A one-sentence statement warning that artificial intelligence (AI) evolution could lead to an “extinction” event was not only ironic, but scary and perplexing. That’s because the letter, published in May, was signed by hundreds of academics, public figures, and the very technology industry leaders who are racing to build the most advanced generative AI systems on the planet, including executives from OpenAI, Google, Meta, and Microsoft. “Mitigating the risk of extinction from AI should be a global priority alongside other societal-scale risks such as pandemics and nuclear war,” are odd words from hard-charging tech execs competing to get obviously flawed generative AI applications in the hands of the public. Were they talking about killer robots? Hoping to slow down advances by competitors? Maybe they just want to have it both ways: develop the technology but reserve the right to say, “I told you so.”
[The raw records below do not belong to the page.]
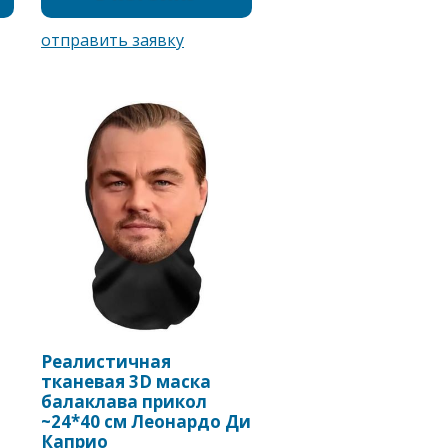
Реалистичная
тканевая 3D маска
балаклава прикол
~24*40 см Леонардо Ди
Каприо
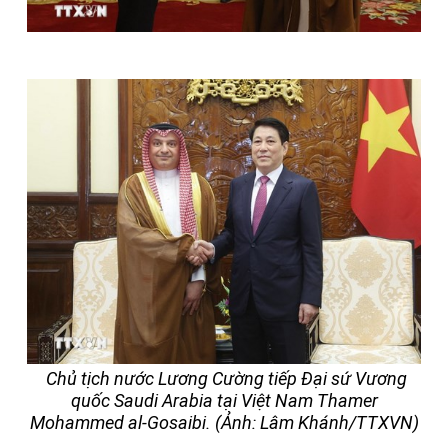
Chủ tịch nước Lương Cường tiếp Đại sứ Vương
quốc Saudi Arabia tại Việt Nam Thamer
Mohammed al-Gosaibi. (Ảnh: Lâm Khánh/TTXVN)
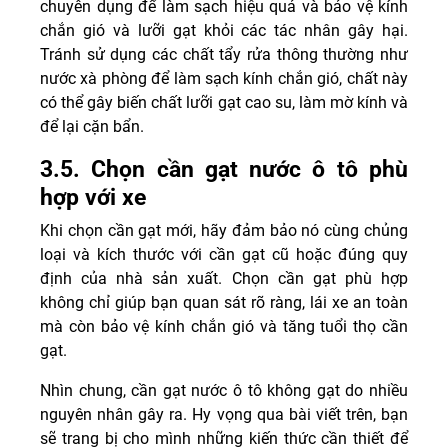
chuyên dụng để làm sạch hiệu quả và bảo vệ kính
chắn gió và lưỡi gạt khỏi các tác nhân gây hại.
Tránh sử dụng các chất tẩy rửa thông thường như
nước xà phòng để làm sạch kính chắn gió, chất này
có thể gây biến chất lưỡi gạt cao su, làm mờ kính và
để lại cặn bẩn.
3.5. Chọn cần gạt nước ô tô phù
hợp với xe
Khi chọn cần gạt mới, hãy đảm bảo nó cùng chủng
loại và kích thước với cần gạt cũ hoặc đúng quy
định của nhà sản xuất. Chọn cần gạt phù hợp
không chỉ giúp bạn quan sát rõ ràng, lái xe an toàn
mà còn bảo vệ kính chắn gió và tăng tuổi thọ cần
gạt.
Nhìn chung, cần gạt nước ô tô không gạt do nhiều
nguyên nhân gây ra. Hy vọng qua bài viết trên, bạn
sẽ trang bị cho mình những kiến thức cần thiết để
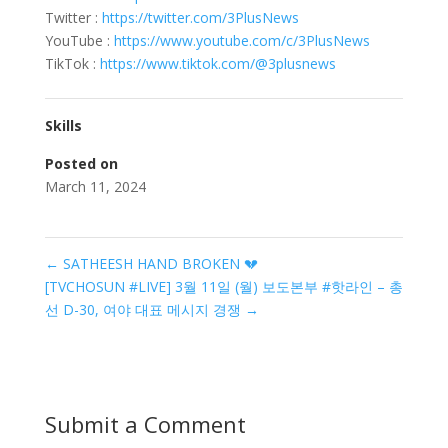
Twitter :
https://twitter.com/3PlusNews
YouTube :
https://www.youtube.com/c/3PlusNews
TikTok :
https://www.tiktok.com/@3plusnews
Skills
Posted on
March 11, 2024
←
SATHEESH HAND BROKEN 💔
[TVCHOSUN #LIVE] 3월 11일 (월) 보도본부 #핫라인 – 총
선 D-30, 여야 대표 메시지 경쟁
→
Submit a Comment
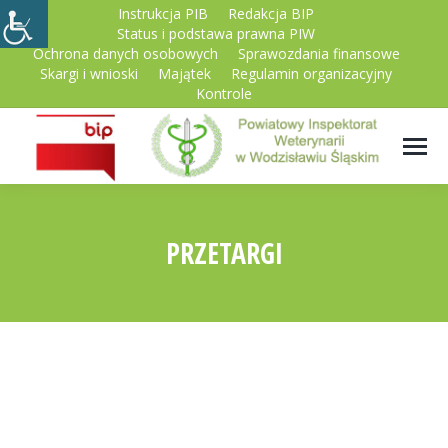
Instrukcja PIB
Redakcja BIP
Status i podstawa prawna PIW
Ochrona danych osobowych
Sprawozdania finansowe
Skargi i wnioski
Majątek
Regulamin organizacyjny
Kontrole
PRZETARGI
In any case, governments are beginning to heed the call, some faster than others. The EU is close to ratifying its AI Act, regulating how AI can be used commercially and by government entities, and in a broad-ranging executive order, US President Joe Biden laid out oversight measures for AI development. Neither the most dire predictions nor the greatest hopes for any technology usually come to pass, but one thing that industry watchers, economists, and social historians do seem to agree on is that, one way or another, generative AI will have a profound effect how humans live and work.